Soon, General Omar Bradley would take over the Veterans Administration and many feared that he might militarize the organization. But that was not in the cards.

Mr. Childs proposes that Government should make special efforts to avoid any suggestion of discrimination in civilian life with respect to veterans and their rank while in the military.

Burke Davis, Associate Editor, provides a by-lined piece regarding jobs for returning veterans. Many who had been denied their old jobs were suing to get them back, denied by union seniority rules. Most unions allowed seniority based on time in uniform, but were also nonsensically requiring that first the veteran obtain a job without seniority, at which point he would acquire the credit for the time in uniform.

Some veterans, some of whom were decorated for their combat service, had been laid off from jobs at Ford Motor Company because of cutbacks in government orders, while non-veterans with greater seniority retained their positions.

The Veterans of Foreign Wars wanted to establish a rule whereby veterans would receive their seniority ab initio. The CIO had a model contract clause which provided for seniority only after the veteran obtained his job, but also protected against layoffs. It had been accepted by most automotive companies in Detroit, with the exception of the Big Three, Ford, Chrysler, and G.M. The model provided also that the veteran would not be hired to displace an existing worker.

Laid-off workers from the automobile plants which had undergone cuts in war contracts retained their seniority for two years and thus created a backlog of labor awaiting rehiring ahead of the veterans without work experience, making the situation even worse.

The system was creating bitterness within the veterans who had believed when they returned from service, having fought for their country and risked their lives, that there would be jobs waiting for them with good pay, as in the automobile industry. It had proved not the case.

A piece compiled by the editors comments on Winston Churchill's retention of his seat in Commons and his having positioned himself to be leader of the Opposition. He could have accepted an earldom or dukedom, or the Order of the Garter offered him recently, and retired to the House of Lords. But, instead, he had chosen to continue the fight in Commons.

Honi soit qui mal y pense, translation of which is: "Those which be bad and think this be honey bees."

William Gladstone had not reached the heights of his career until his 70's, was Prime Minister four times over the course of 26 years, the second time after reaching age 70, the third after his 76th birthday, and the fourth when he was 82. So, there was precedent for Mr. Churchill to make a return to power in Britain.

And, of course, in 1951, he would—as he sat in his back yard pondering his masonry with his dog, or was it a small lion? sitting to his rear. (Bet you never noticed that before. The picture was so small that we didn't.)

The piece continues by speculating that, as leader of the Opposition, he might find the fight tougher sport than in debating the leaders of the old Labor Party who had been for the most part trade union leaders, not debaters. The new Labor leaders were highly educated men who had been trained in dialectic, some being lawyers. Few would be awed by Mr. Churchill's oratory.
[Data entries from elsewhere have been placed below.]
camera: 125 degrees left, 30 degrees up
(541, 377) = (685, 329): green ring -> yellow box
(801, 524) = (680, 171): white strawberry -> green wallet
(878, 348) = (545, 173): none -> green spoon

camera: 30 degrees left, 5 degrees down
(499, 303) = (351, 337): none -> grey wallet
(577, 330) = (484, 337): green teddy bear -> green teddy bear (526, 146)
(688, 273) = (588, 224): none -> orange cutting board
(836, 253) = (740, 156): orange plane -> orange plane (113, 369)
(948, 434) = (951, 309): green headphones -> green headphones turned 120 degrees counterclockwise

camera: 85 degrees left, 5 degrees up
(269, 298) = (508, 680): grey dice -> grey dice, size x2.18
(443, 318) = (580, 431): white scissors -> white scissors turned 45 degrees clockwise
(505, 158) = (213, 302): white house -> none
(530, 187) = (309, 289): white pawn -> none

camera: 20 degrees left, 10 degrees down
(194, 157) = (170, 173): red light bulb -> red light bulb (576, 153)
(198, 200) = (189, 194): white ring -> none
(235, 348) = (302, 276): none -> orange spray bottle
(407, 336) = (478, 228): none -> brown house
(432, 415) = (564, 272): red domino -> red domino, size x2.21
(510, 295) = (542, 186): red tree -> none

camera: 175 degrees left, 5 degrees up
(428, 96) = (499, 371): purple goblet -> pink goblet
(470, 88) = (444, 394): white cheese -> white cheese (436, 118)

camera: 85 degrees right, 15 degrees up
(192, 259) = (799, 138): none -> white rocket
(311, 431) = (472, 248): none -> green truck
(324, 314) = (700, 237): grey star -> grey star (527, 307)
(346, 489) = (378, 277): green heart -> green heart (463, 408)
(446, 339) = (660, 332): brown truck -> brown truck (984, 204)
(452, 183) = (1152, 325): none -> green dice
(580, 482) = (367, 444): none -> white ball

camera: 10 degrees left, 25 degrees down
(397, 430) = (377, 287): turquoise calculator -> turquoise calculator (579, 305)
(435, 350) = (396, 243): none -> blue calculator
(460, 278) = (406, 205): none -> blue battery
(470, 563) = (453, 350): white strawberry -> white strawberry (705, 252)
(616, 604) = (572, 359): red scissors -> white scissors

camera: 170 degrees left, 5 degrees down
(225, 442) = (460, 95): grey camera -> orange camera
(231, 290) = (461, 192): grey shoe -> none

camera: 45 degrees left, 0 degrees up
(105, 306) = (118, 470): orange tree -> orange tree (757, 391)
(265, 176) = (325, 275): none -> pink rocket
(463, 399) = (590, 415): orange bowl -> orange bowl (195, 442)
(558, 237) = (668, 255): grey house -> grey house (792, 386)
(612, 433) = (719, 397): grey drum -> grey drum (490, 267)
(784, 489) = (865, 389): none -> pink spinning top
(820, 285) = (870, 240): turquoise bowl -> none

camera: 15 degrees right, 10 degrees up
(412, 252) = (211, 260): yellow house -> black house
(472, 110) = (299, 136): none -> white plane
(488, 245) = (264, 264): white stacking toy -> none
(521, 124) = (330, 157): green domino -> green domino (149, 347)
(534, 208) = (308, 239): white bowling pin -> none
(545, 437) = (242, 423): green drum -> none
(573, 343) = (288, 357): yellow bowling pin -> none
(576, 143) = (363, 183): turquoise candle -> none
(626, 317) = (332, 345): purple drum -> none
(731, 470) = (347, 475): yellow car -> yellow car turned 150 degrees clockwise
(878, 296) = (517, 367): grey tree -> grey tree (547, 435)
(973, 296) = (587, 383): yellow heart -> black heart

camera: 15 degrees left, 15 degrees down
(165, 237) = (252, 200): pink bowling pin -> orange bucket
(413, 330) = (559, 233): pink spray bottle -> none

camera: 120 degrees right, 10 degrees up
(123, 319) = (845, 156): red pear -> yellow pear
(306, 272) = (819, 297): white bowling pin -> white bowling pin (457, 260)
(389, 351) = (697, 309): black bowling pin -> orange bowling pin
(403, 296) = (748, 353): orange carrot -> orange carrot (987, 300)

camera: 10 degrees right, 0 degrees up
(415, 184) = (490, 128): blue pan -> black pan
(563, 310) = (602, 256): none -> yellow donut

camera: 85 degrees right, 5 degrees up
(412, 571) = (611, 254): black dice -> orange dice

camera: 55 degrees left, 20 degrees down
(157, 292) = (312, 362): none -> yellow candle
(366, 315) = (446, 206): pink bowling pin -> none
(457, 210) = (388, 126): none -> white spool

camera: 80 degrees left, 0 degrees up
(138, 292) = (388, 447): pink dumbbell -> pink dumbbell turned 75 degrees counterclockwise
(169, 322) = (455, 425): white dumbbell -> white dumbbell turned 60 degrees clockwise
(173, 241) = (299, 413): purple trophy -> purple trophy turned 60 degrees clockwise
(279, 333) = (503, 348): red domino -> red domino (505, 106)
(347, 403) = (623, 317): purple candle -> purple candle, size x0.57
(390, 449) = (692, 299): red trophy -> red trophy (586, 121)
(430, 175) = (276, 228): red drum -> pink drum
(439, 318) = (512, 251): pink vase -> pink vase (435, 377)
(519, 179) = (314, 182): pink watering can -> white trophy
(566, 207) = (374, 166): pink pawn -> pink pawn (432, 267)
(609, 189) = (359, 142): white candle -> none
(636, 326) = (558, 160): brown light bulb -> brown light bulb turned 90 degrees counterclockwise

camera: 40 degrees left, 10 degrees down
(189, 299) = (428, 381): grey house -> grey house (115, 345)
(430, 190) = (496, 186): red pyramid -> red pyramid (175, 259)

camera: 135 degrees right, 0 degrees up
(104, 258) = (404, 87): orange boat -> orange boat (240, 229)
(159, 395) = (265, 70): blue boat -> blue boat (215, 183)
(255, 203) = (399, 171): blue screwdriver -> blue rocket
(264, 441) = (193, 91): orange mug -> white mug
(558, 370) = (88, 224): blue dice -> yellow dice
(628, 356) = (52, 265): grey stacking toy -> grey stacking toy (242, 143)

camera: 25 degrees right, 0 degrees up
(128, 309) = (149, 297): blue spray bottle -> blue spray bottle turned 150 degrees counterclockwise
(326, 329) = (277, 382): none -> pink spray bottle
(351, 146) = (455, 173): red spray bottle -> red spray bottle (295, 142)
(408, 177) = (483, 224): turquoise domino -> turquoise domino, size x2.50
It concludes by setting forth the meager salaries paid to members of Commons, 600 pounds, the equivalent of $2,400. The Prime Minister got 10,000 pounds and the Leader of the Opposition, 2,000. Prime Ministers received a pension of 2,000 pounds.

The United States at the time paid no pension, or attention, to former Presidents. Congressman Joe Martin of Massachusetts, the Minority Leader in the House, had proposed such a pension and attention, such that former Presidents would be given a seat in Congress. Most people in the country, however, as a recent poll had demonstrated, were opposed to the notion.